Question

A point P moves on the line 2x – 3y + 4 = 0. If Q(1, 4) and R(3, –2) are fixed points, then the locus of the centroid of ∆PQR is a line:
(A) with slope 3/2
(B) parallel to x-axis
(C) with slope 2/3
(D) parallel to y-axis

Answer 1

Answer:

The locus of the centroid of ∆PQR is a line with slope 2/3.

Step-by-step explanation:

Let, a point P(x,y) moves on the line $2x-3y+4 = 0$.

Given that, Q(1,4) and R(3,-2) are fixed point.

Again, Let the centroid of ∆PQR is (h,k).

So, $(h,k)= (\frac{x+1+3}{3} +\frac{y+4-2}{3})$

           $h=\frac{x+4}{3}$⇒$x = 3h -4$

           $k = \frac{y+2}{3}$⇒$y = 3k - 2$

Point P(x,y) satisfying the equation of given line.

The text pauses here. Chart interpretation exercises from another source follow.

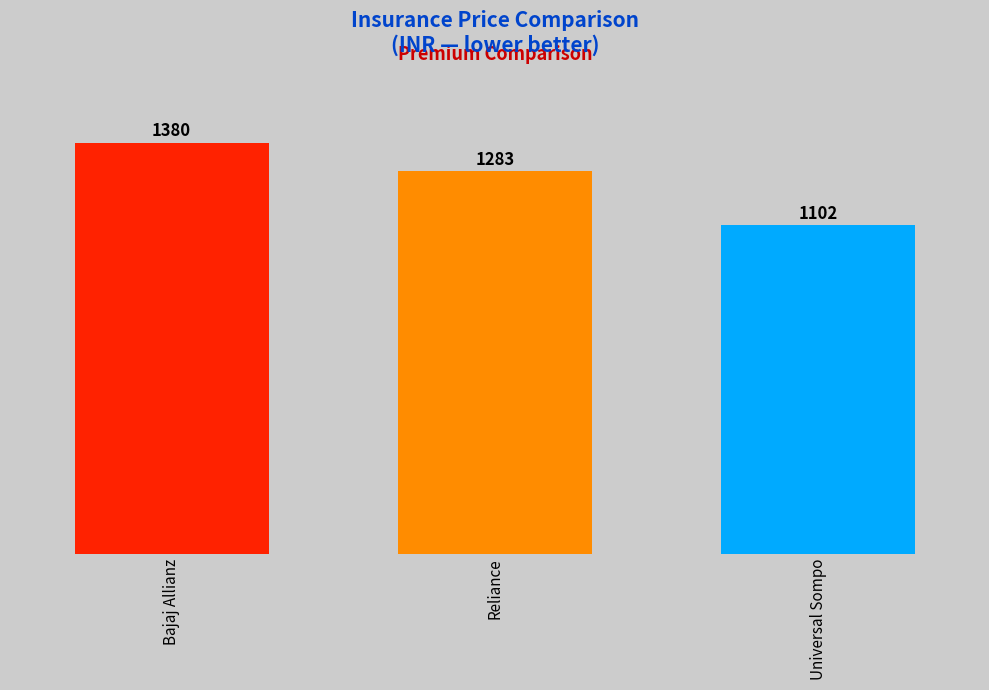

What is the difference between the maximum and minimum values?

278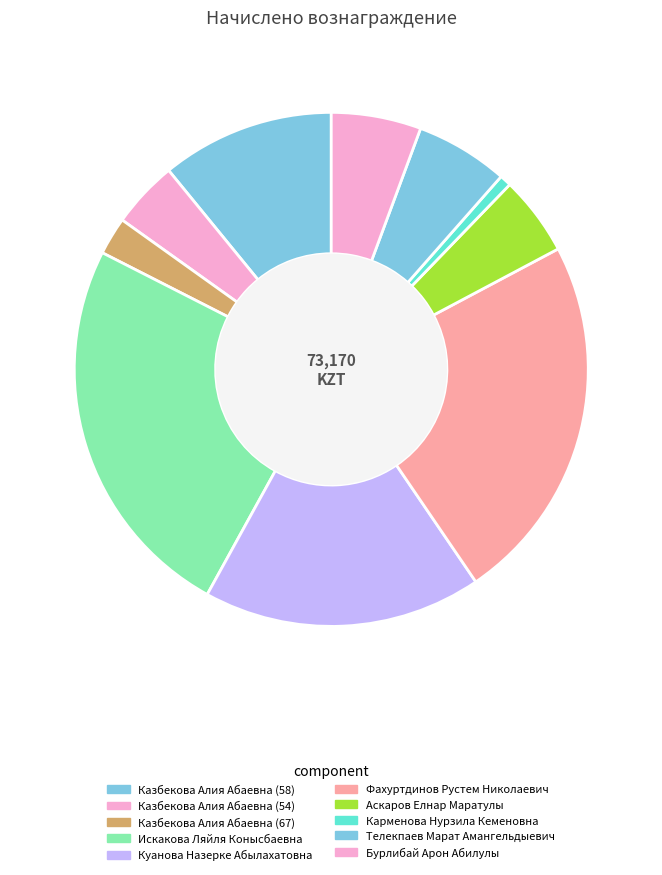

How much of the chart is everything except Бурлибай Арон Абилулы?

94.3%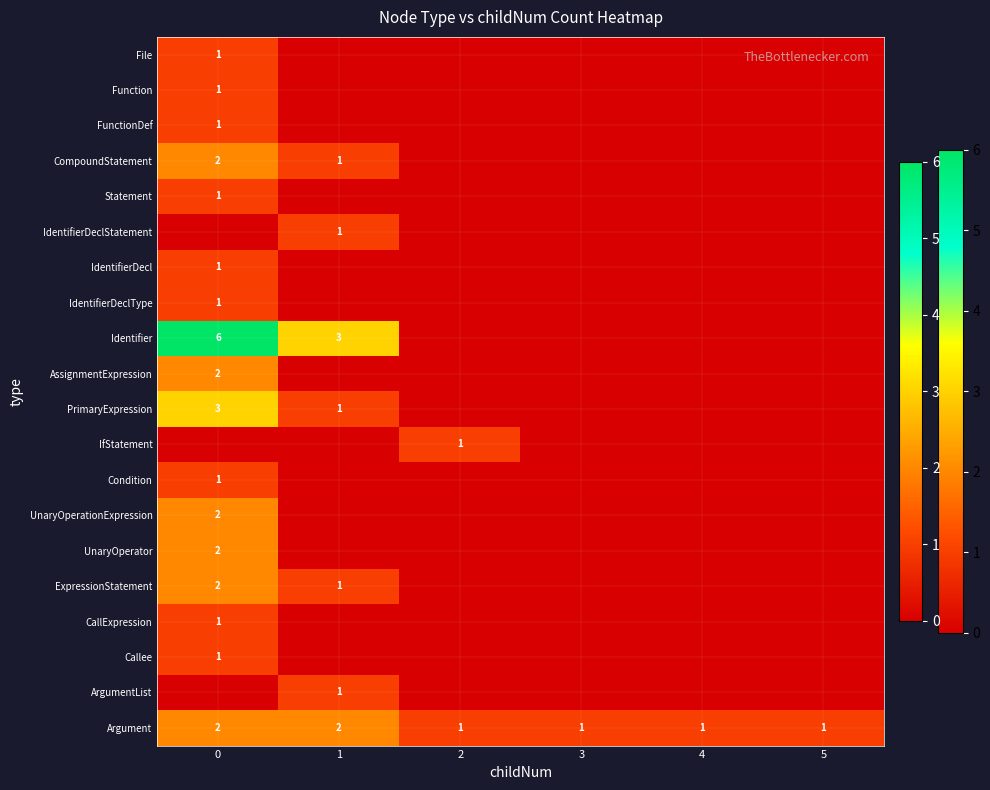

Between 2 and 3, which is larger?

2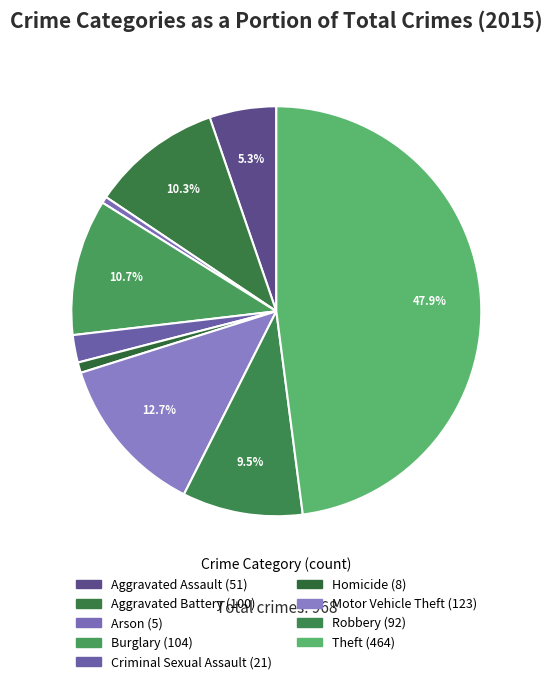

Is Criminal Sexual Assault the majority of the pie?

No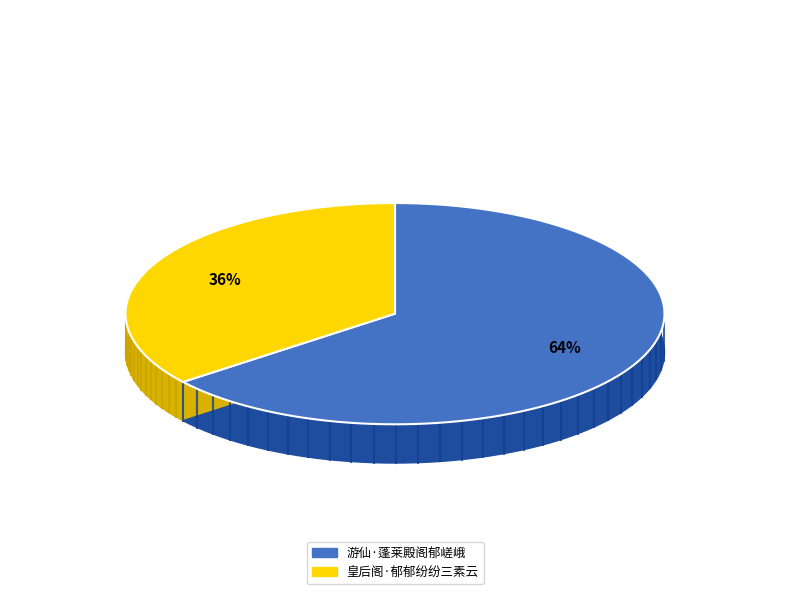

What is the ratio of the value at 皇后阁·郁郁纷纷三素云 to the value at 游仙·蓬莱殿阁郁嵯峨?

0.6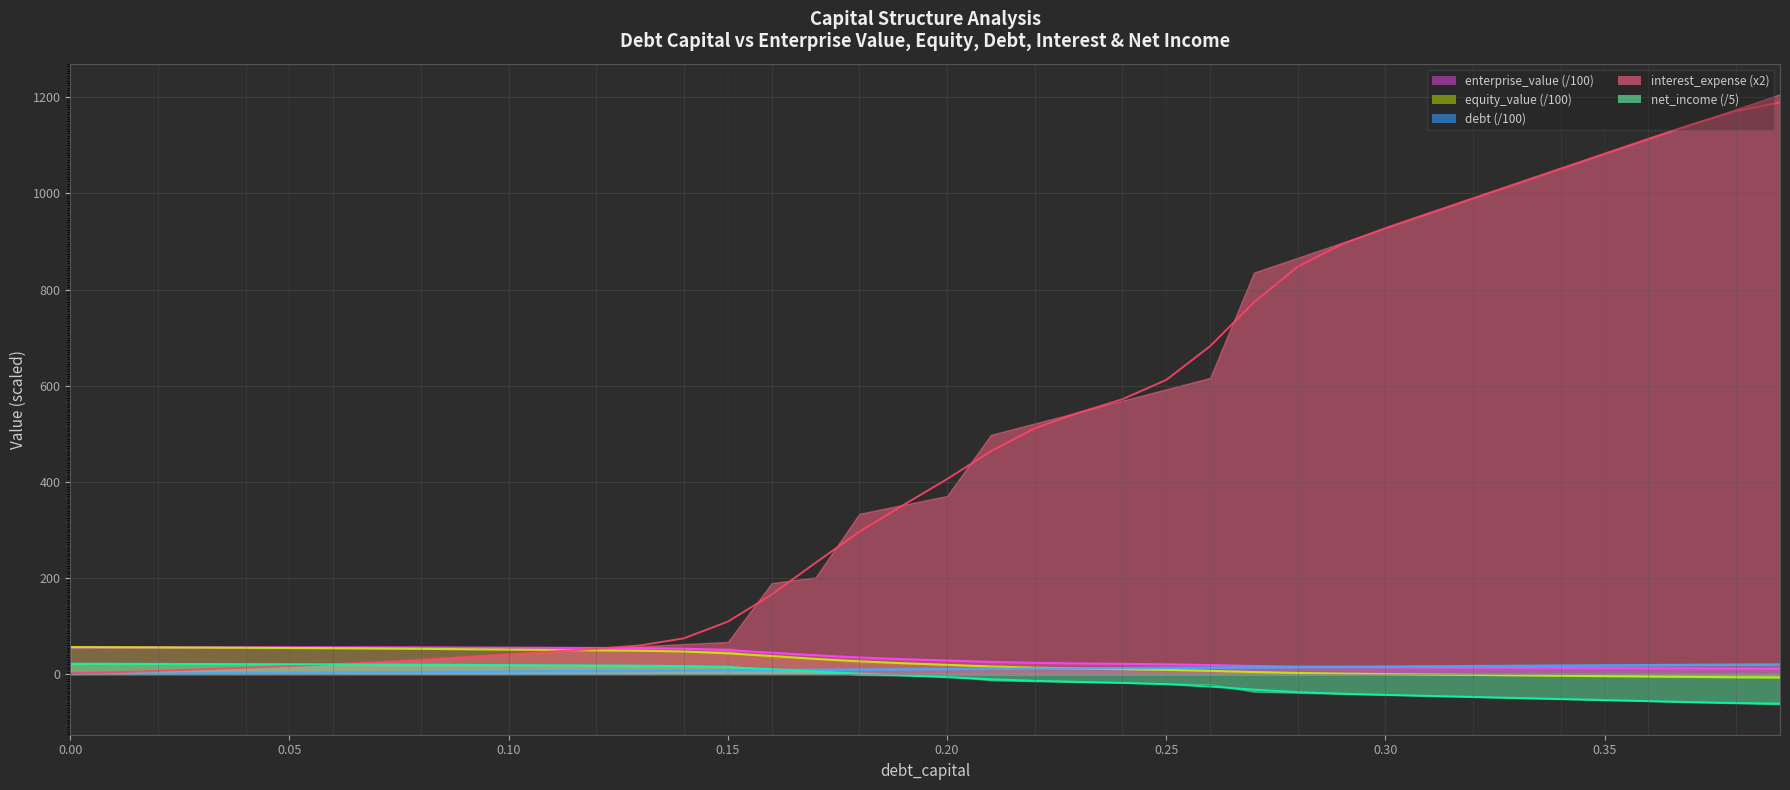

Which has a higher value, 0.37 or 0.34?

0.37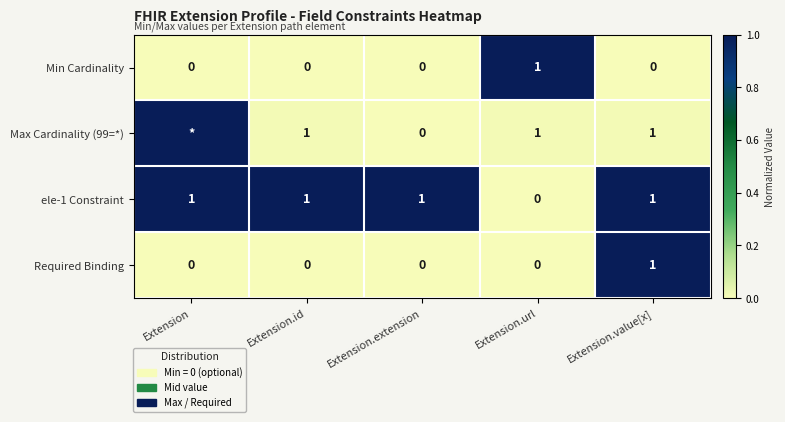

How many data points in ele-1 Constraint are less than 1?

1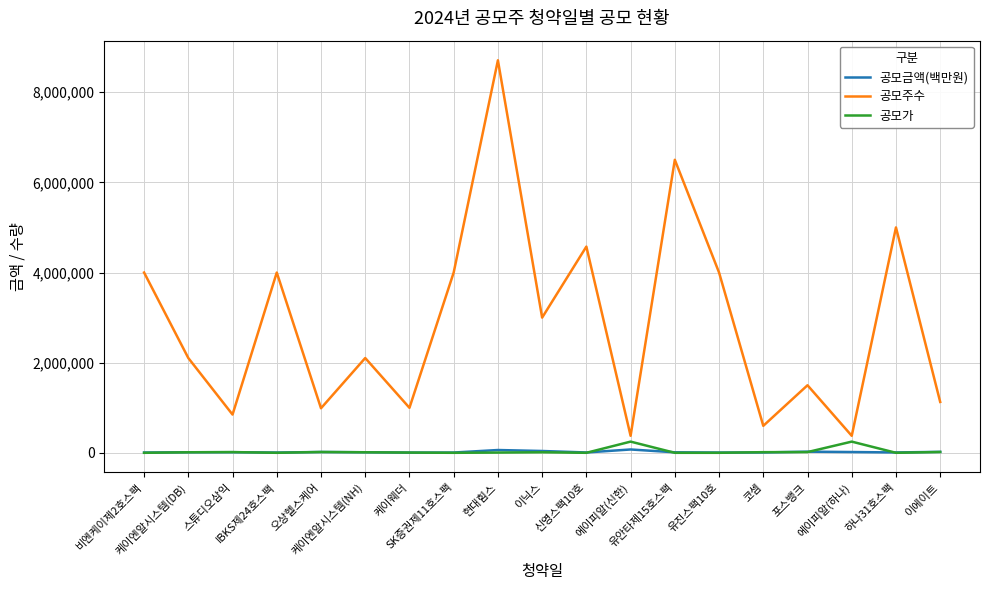

True or false: 공모가 and 공모주수 cross at least once.

False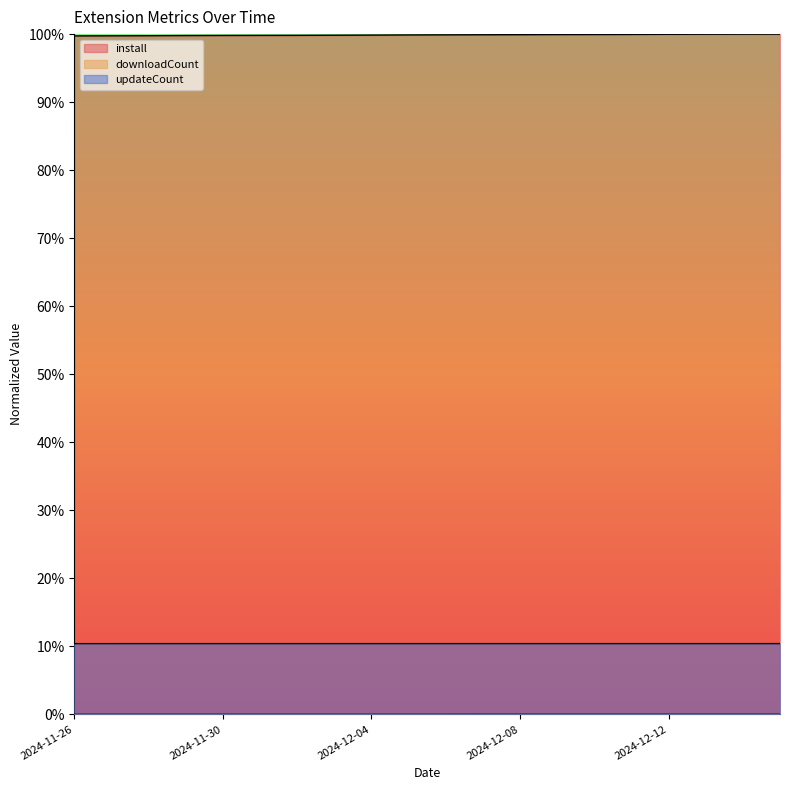

What position from the left is 2024-12-05?

10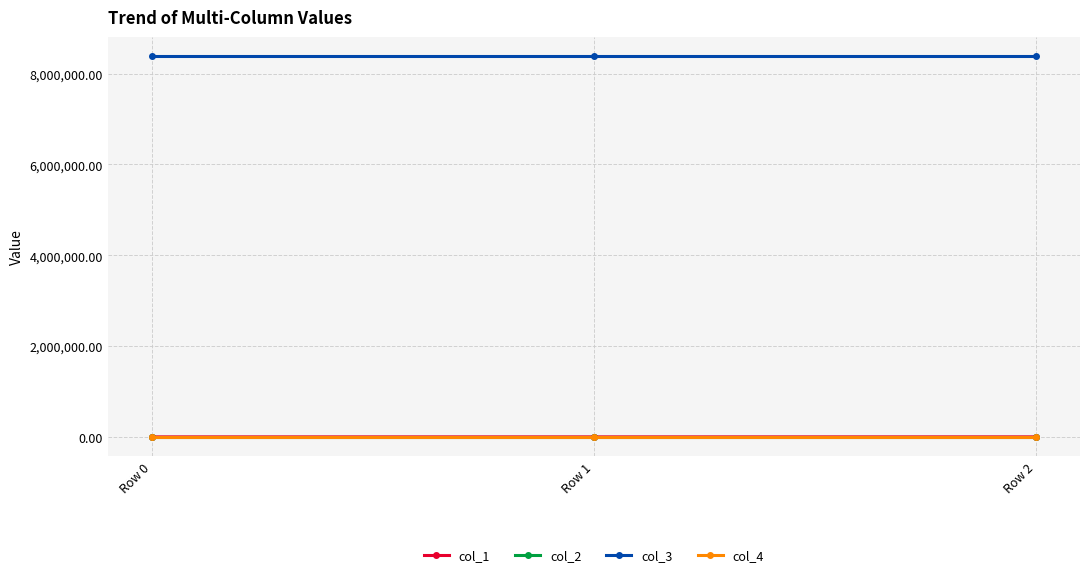

At how many categories does at least one series exceed 2679288?

3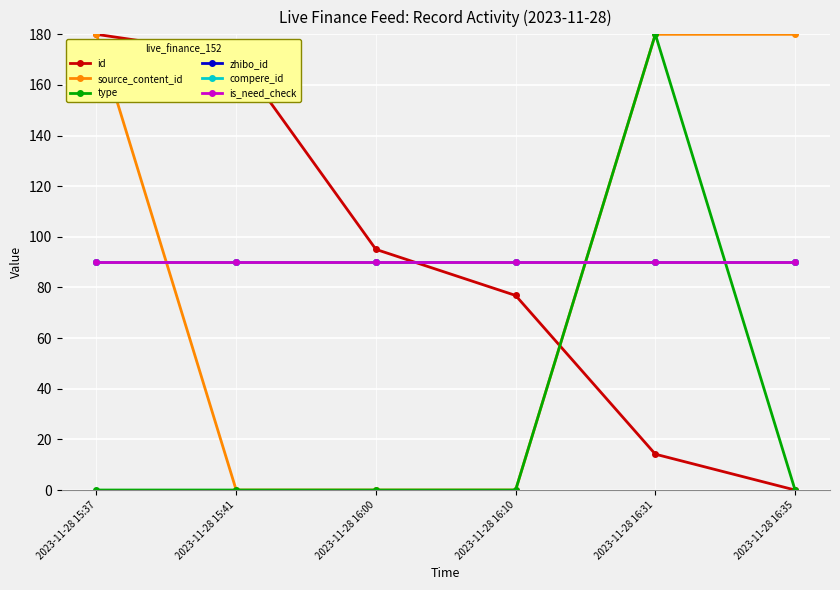

Does the chart display data point markers on the line(s)?

Yes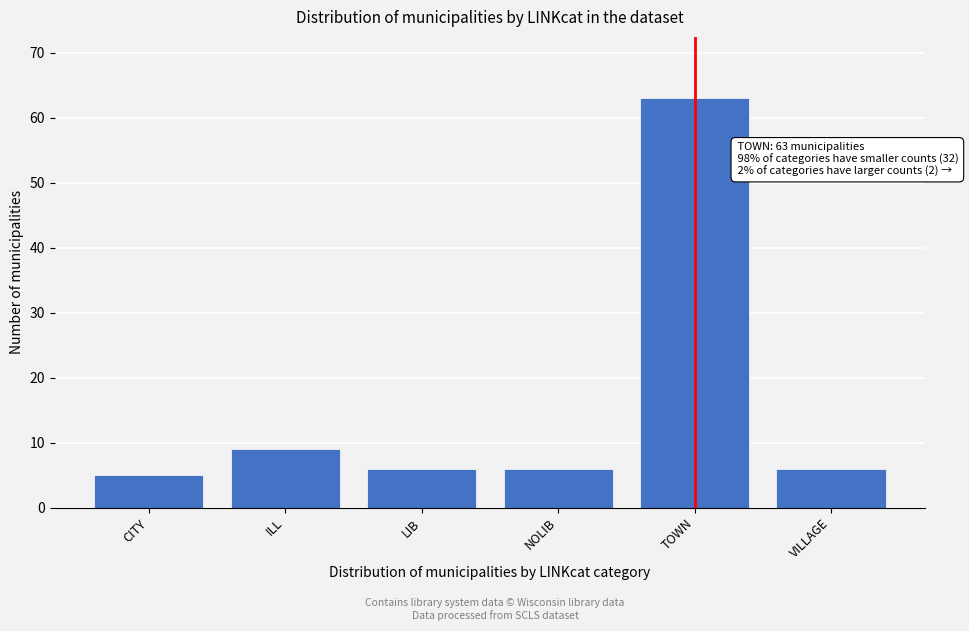

Reading left to right, transcribe all the data shown in this chart.

5	9	6	6	63	6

so, putting the value of x and y in the equation of line,

$2(3h-4) -3(3k-2) +4 =0$

$6h-8-9k+6+4 = 0$

$6h-9k+2 = 0$

$6x-9y+2 =0$

$y = (\frac{2}{3} )x + \frac{2}{9}$, this is the locus of the centroid of ∆PQR which is the line with slope (2/3).